Il faudra plus d'espace entre les tables, réduire le nombre de couverts qui, sans compter les deux salles de réception, pouvaient auparavant atteindre les 120. Et travailler avec force masques, gants et produits désinfectants, souligne-t-il.

Étoiles "pas essentielles"

Mais l'équation économique reste à résoudre pour ce co-propriétaire qui avait l'habitude de voir son restaurant plein, midis et soirs. M. Ripert, qui depuis le début de l'épidémie poste des recettes simples et bon marché pour ses quelque 600.000 abonnés sur Instagram, ne veut rien révéler de sa comptabilité. Mais au lieu de 180 employés, il pense rouvrir "avec peut-être 40 ou 50".
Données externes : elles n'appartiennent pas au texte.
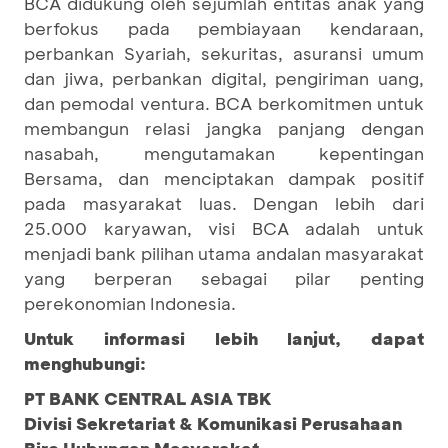
BCA didukung oleh sejumlah entitas anak yang
berfokus pada pembiayaan kendaraan,
perbankan Syariah, sekuritas, asuransi umum
dan jiwa, perbankan digital, pengiriman uang,
dan pemodal ventura. BCA berkomitmen untuk
membangun relasi jangka panjang dengan
nasabah, mengutamakan kepentingan
Bersama, dan menciptakan dampak positif
pada masyarakat luas. Dengan lebih dari
25.000 karyawan, visi BCA adalah untuk
menjadi bank pilihan utama andalan masyarakat
yang berperan sebagai pilar penting
perekonomian Indonesia.
Untuk informasi lebih lanjut, dapat
menghubungi:
PT BANK CENTRAL ASIA TBK
Divisi Sekretariat & Komunikasi Perusahaan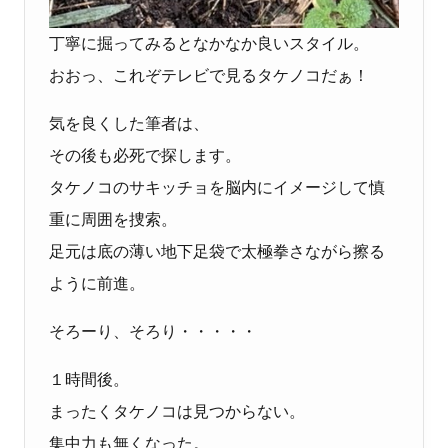
丁寧に掘ってみるとなかなか良いスタイル。
おおっ、これぞテレビで見るタケノコだぁ！
気を良くした筆者は、
その後も必死で探します。
タケノコのサキッチョを脳内にイメージして慎
重に周囲を捜索。
足元は底の薄い地下足袋で太極拳さながら擦る
ように前進。
そろーり、そろり・・・・・
１時間後。
まったくタケノコは見つからない。
集中力も無くなった。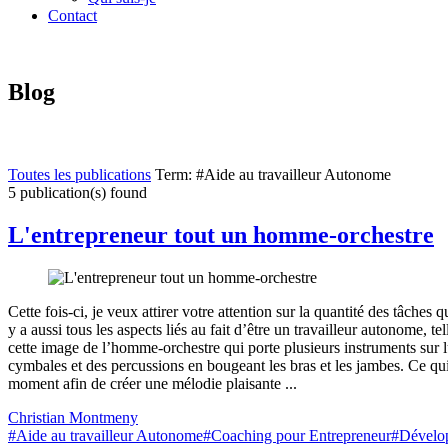
Contact
Blog
Toutes les publications
Term: #Aide au travailleur Autonome
5 publication(s) found
L'entrepreneur tout un homme-orchestre
Cette fois-ci, je veux attirer votre attention sur la quantité des tâches
y a aussi tous les aspects liés au fait d’être un travailleur autonome, te
cette image de l’homme-orchestre qui porte plusieurs instruments sur lu
cymbales et des percussions en bougeant les bras et les jambes. Ce qui
moment afin de créer une mélodie plaisante ...
Christian Montmeny
#Aide au travailleur Autonome
#Coaching pour Entrepreneur
#Dévelop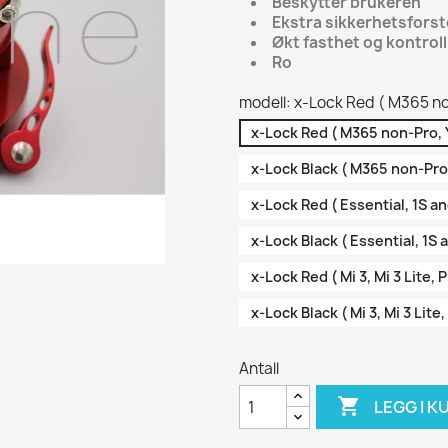
Beskytter brukeren
Ekstra sikkerhetsfors
Økt fasthet og kontroll
Ro
modell: x-Lock Red ( M365 no
x-Lock Red ( M365 non-Pro, 
x-Lock Black ( M365 non-Pro,
x-Lock Red ( Essential, 1S an
x-Lock Black ( Essential, 1S 
x-Lock Red ( Mi 3, Mi 3 Lite, P
x-Lock Black ( Mi 3, Mi 3 Lite,
Antall

LEGG I K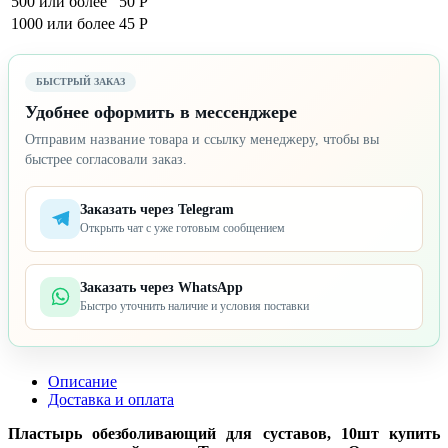
500 или более
50 Р
1000 или более
45 Р
БЫСТРЫЙ ЗАКАЗ
Удобнее оформить в мессенджере
Отправим название товара и ссылку менеджеру, чтобы вы
быстрее согласовали заказ.
Заказать через Telegram
Открыть чат с уже готовым сообщением
Заказать через WhatsApp
Быстро уточнить наличие и условия поставки
Описание
Доставка и оплата
Пластырь обезболивающий для суставов, 10шт купить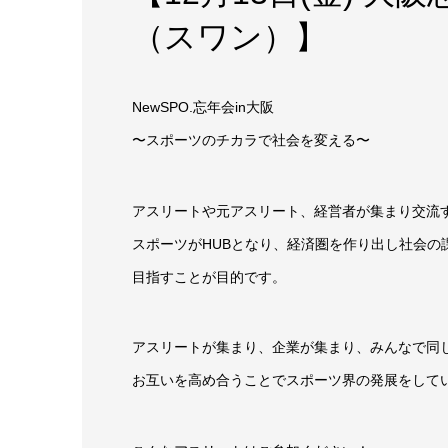
（スワン）】
NewSPO.忘年会in大阪
〜スポーツのチカラで社会を変える〜
アスリートや元アスリート、経営者が集まり交流
スポーツがHUBとなり、経済圏を作り出し社会の
目指すことが目的です。
アスリートが集まり、企業が集まり、みんなで同
お互いを高め合うことでスポーツ界の発展をして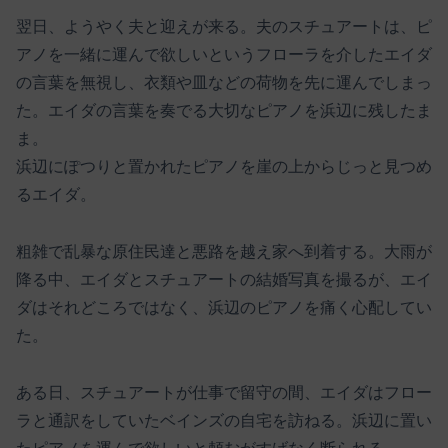
翌日、ようやく夫と迎えが来る。夫のスチュアートは、ピ
アノを一緒に運んで欲しいというフローラを介したエイダ
の言葉を無視し、衣類や皿などの荷物を先に運んでしまっ
た。エイダの言葉を奏でる大切なピアノを浜辺に残したま
ま。
浜辺にぽつりと置かれたピアノを崖の上からじっと見つめ
るエイダ。
粗雑で乱暴な原住民達と悪路を越え家へ到着する。大雨が
降る中、エイダとスチュアートの結婚写真を撮るが、エイ
ダはそれどころではなく、浜辺のピアノを痛く心配してい
た。
ある日、スチュアートが仕事で留守の間、エイダはフロー
ラと通訳をしていたベインズの自宅を訪ねる。浜辺に置い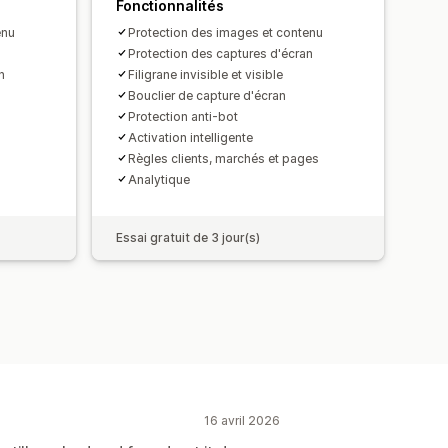
Fonctionnalités
enu
Protection des images et contenu
Protection des captures d'écran
n
Filigrane invisible et visible
Bouclier de capture d'écran
Protection anti-bot
Activation intelligente
Règles clients, marchés et pages
Analytique
Essai gratuit de 3 jour(s)
16 avril 2026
La clientèle étrangère, qui représentait environ 30 à 40% du total, devrait disparaître, au moins tant que les voyages internationaux seront déconseillés. "Je ne sais pas si on aura beaucoup de clientèle qui viendra d'autres États (américains)", ni "si les New-Yorkais vont vouloir sortir et se sentir à l'aise et en sécurité dans un restaurant", dit-il.

"On va faire le mieux possible, on va travailler pour que nos clients soient heureux, qu'ils passent un bon moment au Bernardin, que nos employés puissent avoir un travail", dit-il. "Puis les étoiles viendront, ou ne viendront pas. Aujourd'hui, ce n'est vraiment pas essentiel, quand on pense qu'on est en train de vivre une crise mondiale". Il ne semble pourtant pas douter de la capacité de sa ville d'adoption à rebondir.

"On ne va pas rouvrir du jour au lendemain, être plein d'énergie comme nous étions, ça va prendre du temps", dit-il. "Mais New York sera toujours New York, et New York reviendra au niveau où elle était", avec "la créativité et l'énergie" qui la caractérisent.